Güncelleme Tarihi:
Composure dergisindeki “Nasıl Yapmalı” köşesinin yazarı olan Andie Anderson’ın (Kate Hudson) önünde kısa sürede teslim etmesi gereken alışılmadık bir görev vardır. Kadınların erkeklerle ilişkilerinde yaptığı ve onların kaçmasına sebep olan hataları birinci elden deneyimleyerek yazması gerekmektedir. Önündeki süre ise sadece 10 gündür. Bu süre içinde bir erkek bulması, onu kendisine aşık etmesi, sonra da kendisinden bıktıracak klasik flört hatalarını yapması gerekmektedir. Bu görev için hedef seçtiği Benjamin Barry (Matthew McConaughey) adlı reklamcı gencin durumu da başka bir alemdir. O da kendi patronuyla iddiaya girmiştir ve istediği kadını 10 gün içinde kendisine aşık edebileceğini ileri sürmektedir.

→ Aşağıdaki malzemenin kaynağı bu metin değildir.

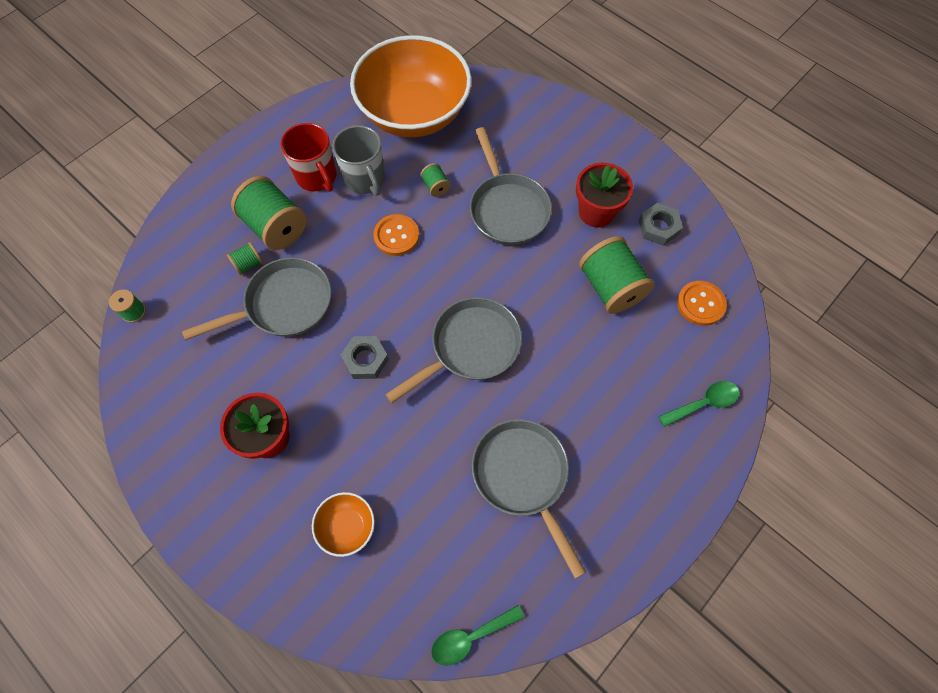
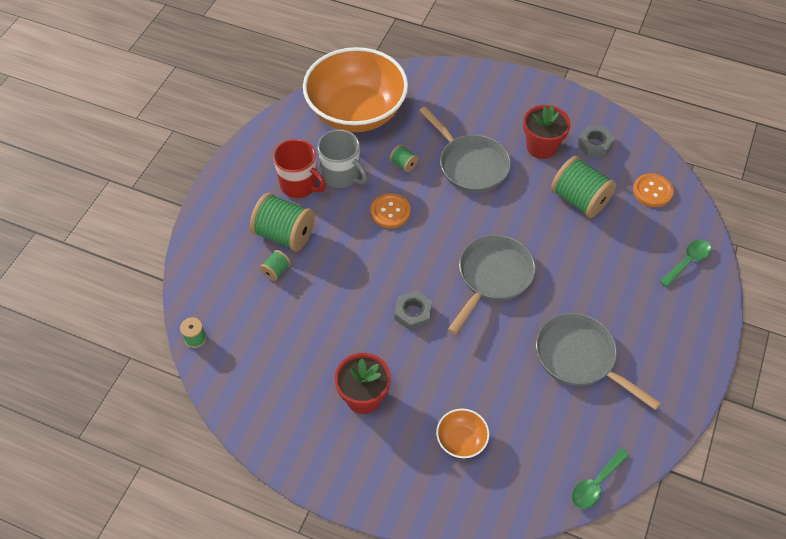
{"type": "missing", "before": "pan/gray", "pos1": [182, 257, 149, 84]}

Herkesin dürüstlük aradığını söylediği bir dünyada tamamen aldatmacaya dayalı bir ilişkinin yürüme şansı var mıdır?
Aşk Tesadüfleri Sever
“Aşk Tesadüfleri Sever”, doğumlarından itibaren çocukluk ve ilk gençlik yılları boyunca yolları Ankara’da kesişen, 2010 yılında İstanbul’da tanışan Özgür (Mehmet Günsür) ve Deniz’in (Beçlim Bilgin) birbirlerine doğru ve engellerle dolu aşk macerasını anlatırken, bir yandan da geri dönüşlerle onların bugünlerini yaratan dönemlere uzanıyor.
Kasımda Aşk Başkadır
Nelson Moss (Keanu Reeves) ve Sara Deever (Charlize Theron) Motorlu Araçlar Bölümü'nde geçirdikleri sıkıntılı bir saatten başka ortak hiçbir yönleri yoktur. Sara, erkeklerin iyi yönlerini ortaya çıkaran çekici bir karakterdir. Nelson, sadece kar-zarar hesaplarıyla ilgilenen, işten başka bir şey düşünmeyen biridir.. Sara ile tanışıncaya kadar. Birbirlerinden etkilenirler, fakat tam olarak bağlanmaya hazır olmadıklarından, pek de alışagelmiş ilişkilere benzemeyen bir birlikteliğe başlarlar. Sonunda kendi yollarına gidecekleri bir aylık bir deneme. Beklenti yok. Baskı yok. Bağ yok. İkisinin de hesaba katmadıkları nokta ise, aşık olmaktır.
Başka Dilde Aşk
Onur'un hayatı kürek takımından arkadaşı Vedat'ın doğum günü partisinde Zeynep'le tanışmasıyla değişir. Kalabalık ve gürültülü bir barda hiç konuşmadan geçen gecenin sonunda Zeynep, Onur'un işitme engelli olduğunu öğrenir. Ama bu durum Zeynep'i Onur'dan uzaklaştırmaz. İşiyle, ailesiyle sorunlar yaşayan Zeynep, yaşadığı çevreyi sorgularken birazda bilmediği bir dünyanın meraklıyla unuttuğu ceketini bahane ederek Onur'u görmeye gider.
Sil Baştan
Joel Barish (Jim Carrey)'in eski sevgilisi Clementine (Kate Winslet) yaşadıkları iki yıllık ilişkiye dair tüm anılarını gizemli tıbbi bir müdahale ile kafasından sildirir. Bunu öğrenen Joel çok üzülür ve aynı prosedürü kendi üzerinde uygulatmaya karar verir. Bütün anılarını sildirmek için derin uykuya yattığında, gözlerinin önünden Clementine ile yaşadığı günler geçer. Joel aslında Clementine'i unutmak istemediğini anlar ve müdahaleyi durdurmak için çabalar.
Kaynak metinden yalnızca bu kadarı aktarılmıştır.